Please set down exactly the lines of the listing below from the line containing "haben die Ansprüche" through the line containing "wurde ihr Interesse", both lines included, leaving out all other lines.

[Opening Data extracts section]

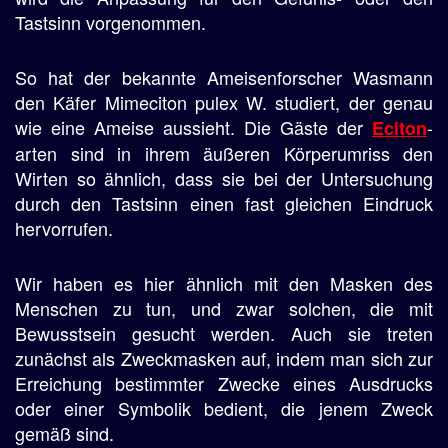
Tastsinn vorgenommen.
So hat der bekannte Ameisenforscher Wasmann
den Käfer Mimeciton pulex W. studiert, der genau
wie eine Ameise aussieht. Die Gäste der
-
Eciton
arten sind in ihrem äußeren Körperumriss den
Wirten so ähnlich, dass sie bei der Untersuchung
durch den Tastsinn einen fast gleichen Eindruck
hervorrufen.
Wir haben es hier ähnlich mit den Masken des
Menschen zu tun, und zwar solchen, die mit
Bewusstsein gesucht werden. Auch sie treten
zunächst als Zweckmasken auf, indem man sich zur
Erreichung bestimmter Zwecke eines Ausdrucks
oder einer Symbolik bedient, die jenem Zweck
gemäß sind.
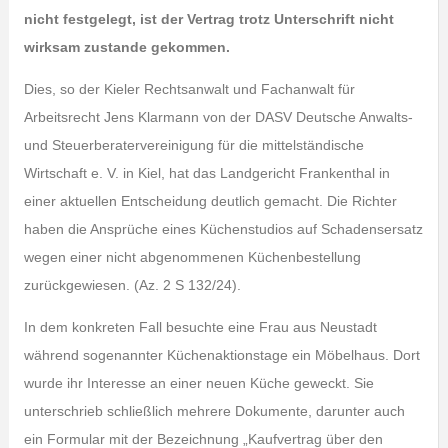
nicht festgelegt, ist der Vertrag trotz Unterschrift nicht
wirksam zustande gekommen.
Dies, so der Kieler Rechtsanwalt und Fachanwalt für
Arbeitsrecht Jens Klarmann von der DASV Deutsche Anwalts-
und Steuerberatervereinigung für die mittelständische
Wirtschaft e. V. in Kiel, hat das Landgericht Frankenthal in
einer aktuellen Entscheidung deutlich gemacht. Die Richter
haben die Ansprüche eines Küchenstudios auf Schadensersatz
wegen einer nicht abgenommenen Küchenbestellung
zurückgewiesen. (Az. 2 S 132/24).
In dem konkreten Fall besuchte eine Frau aus Neustadt
während sogenannter Küchenaktionstage ein Möbelhaus. Dort
wurde ihr Interesse an einer neuen Küche geweckt. Sie
unterschrieb schließlich mehrere Dokumente, darunter auch
ein Formular mit der Bezeichnung „Kaufvertrag über den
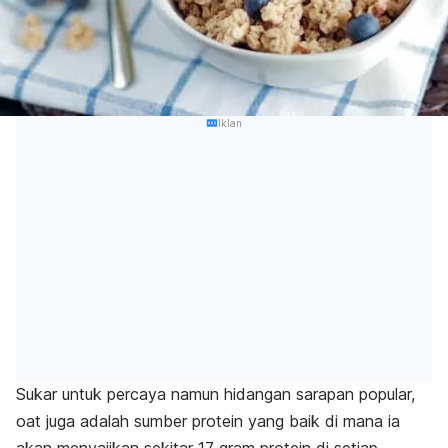
Iklan
Sukar untuk percaya namun hidangan sarapan popular,
oat juga adalah sumber protein yang baik di mana ia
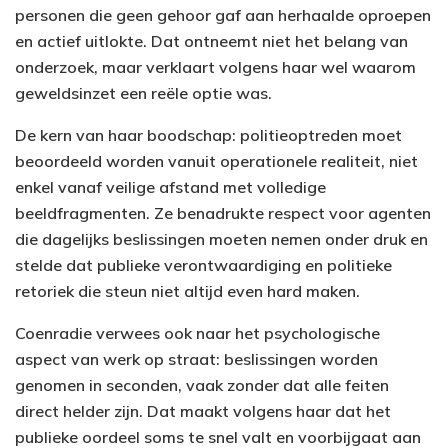
personen die geen gehoor gaf aan herhaalde oproepen
en actief uitlokte. Dat ontneemt niet het belang van
onderzoek, maar verklaart volgens haar wel waarom
geweldsinzet een reële optie was.
De kern van haar boodschap: politieoptreden moet
beoordeeld worden vanuit operationele realiteit, niet
enkel vanaf veilige afstand met volledige
beeldfragmenten. Ze benadrukte respect voor agenten
die dagelijks beslissingen moeten nemen onder druk en
stelde dat publieke verontwaardiging en politieke
retoriek die steun niet altijd even hard maken.
Coenradie verwees ook naar het psychologische
aspect van werk op straat: beslissingen worden
genomen in seconden, vaak zonder dat alle feiten
direct helder zijn. Dat maakt volgens haar dat het
publieke oordeel soms te snel valt en voorbijgaat aan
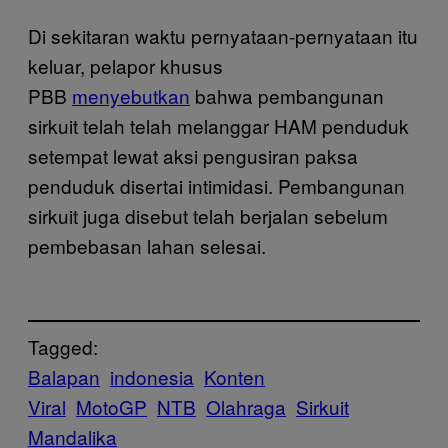
Di sekitaran waktu pernyataan-pernyataan itu
keluar, pelapor khusus
PBB
menyebutkan
bahwa pembangunan
sirkuit telah telah melanggar HAM penduduk
setempat lewat aksi pengusiran paksa
penduduk disertai intimidasi. Pembangunan
sirkuit juga disebut telah berjalan sebelum
pembebasan lahan selesai.
Tagged:
Balapan
indonesia
Konten
Viral
MotoGP
NTB
Olahraga
Sirkuit
Mandalika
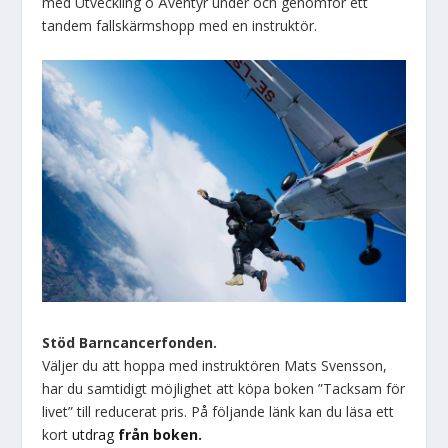
med Utveckling o Äventyr under och genomför ett
tandem fallskärmshopp med en instruktör.
Stöd Barncancerfonden.
Väljer du att hoppa med instruktören Mats Svensson,
har du samtidigt möjlighet att köpa boken ”Tacksam för
livet” till reducerat pris. På följande länk kan du läsa ett
kort
utdrag
från boken.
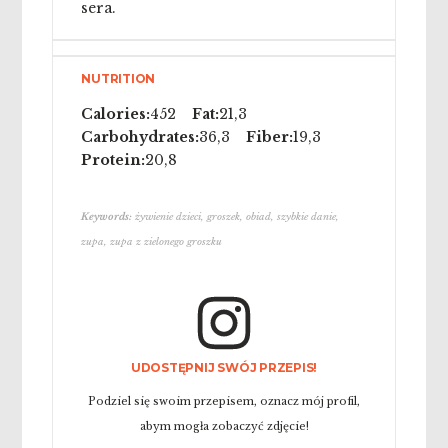
sera.
NUTRITION
Calories:
452
Fat:
21,3
Carbohydrates:
36,3
Fiber:
19,3
Protein:
20,8
Keywords:
żywienie dzieci, groszek, obiad, szybkie danie,
zupa, zupa z zielonego groszku
UDOSTĘPNIJ SWÓJ PRZEPIS!
Podziel się swoim przepisem, oznacz mój profil,
abym mogła zobaczyć zdjęcie!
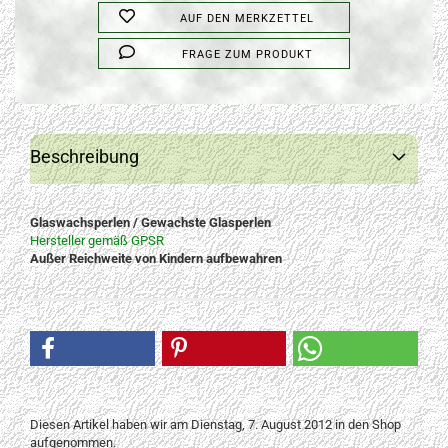
AUF DEN MERKZETTEL
FRAGE ZUM PRODUKT
Beschreibung
Glaswachsperlen / Gewachste Glasperlen
Hersteller gemäß GPSR
Außer Reichweite von Kindern aufbewahren
Diesen Artikel haben wir am Dienstag, 7. August 2012 in den Shop
aufgenommen.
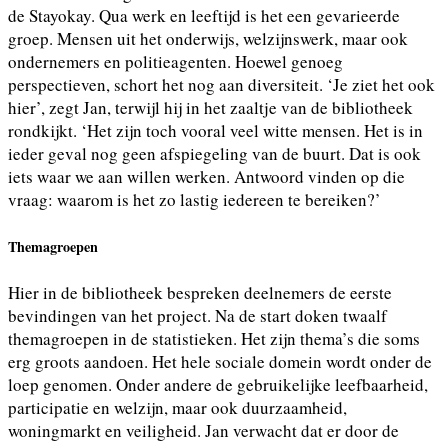
de Stayokay. Qua werk en leeftijd is het een gevarieerde
groep. Mensen uit het onderwijs, welzijnswerk, maar ook
ondernemers en politieagenten. Hoewel genoeg
perspectieven, schort het nog aan diversiteit. ‘Je ziet het ook
hier’, zegt Jan, terwijl hij in het zaaltje van de bibliotheek
rondkijkt. ‘Het zijn toch vooral veel witte mensen. Het is in
ieder geval nog geen afspiegeling van de buurt. Dat is ook
iets waar we aan willen werken. Antwoord vinden op die
vraag: waarom is het zo lastig iedereen te bereiken?’
Themagroepen
Hier in de bibliotheek bespreken deelnemers de eerste
bevindingen van het project. Na de start doken twaalf
themagroepen in de statistieken. Het zijn thema’s die soms
erg groots aandoen. Het hele sociale domein wordt onder de
loep genomen. Onder andere de gebruikelijke leefbaarheid,
participatie en welzijn, maar ook duurzaamheid,
woningmarkt en veiligheid. Jan verwacht dat er door de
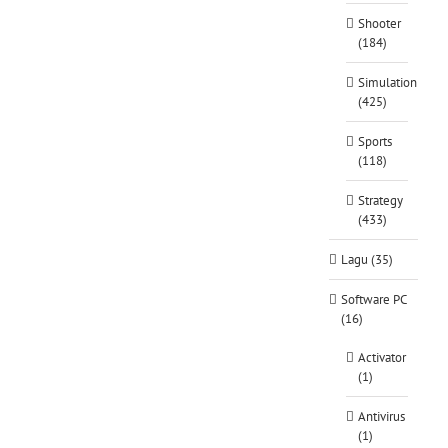
Shooter
(184)
Simulation
(425)
Sports
(118)
Strategy
(433)
Lagu (35)
Software PC
(16)
Activator
(1)
Antivirus
(1)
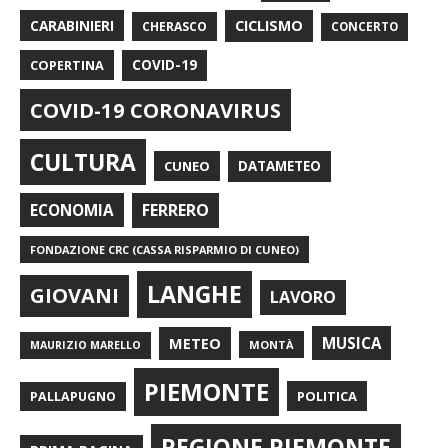
CARABINIERI
CICLISMO
CHERASCO
CONCERTO
COPERTINA
COVID-19
COVID-19 CORONAVIRUS
CULTURA
CUNEO
DATAMETEO
FERRERO
ECONOMIA
FONDAZIONE CRC (CASSA RISPARMIO DI CUNEO)
LANGHE
GIOVANI
LAVORO
METEO
MUSICA
MONTÀ
MAURIZIO MARELLO
PIEMONTE
POLITICA
PALLAPUGNO
REGIONE PIEMONTE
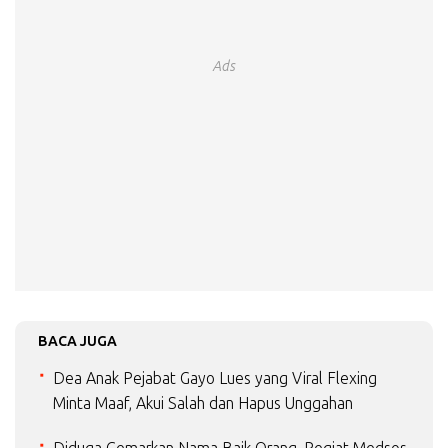
Ads
BACA JUGA
Dea Anak Pejabat Gayo Lues yang Viral Flexing
Minta Maaf, Akui Salah dan Hapus Unggahan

[Closing Data extracts section]

→ **Task answer**
haben die Ansprüche eines Küchenstudios auf Schadensersatz
wegen einer nicht abgenommenen Küchenbestellung
zurückgewiesen. (Az. 2 S 132/24).
In dem konkreten Fall besuchte eine Frau aus Neustadt
während sogenannter Küchenaktionstage ein Möbelhaus. Dort
wurde ihr Interesse an einer neuen Küche geweckt. Sie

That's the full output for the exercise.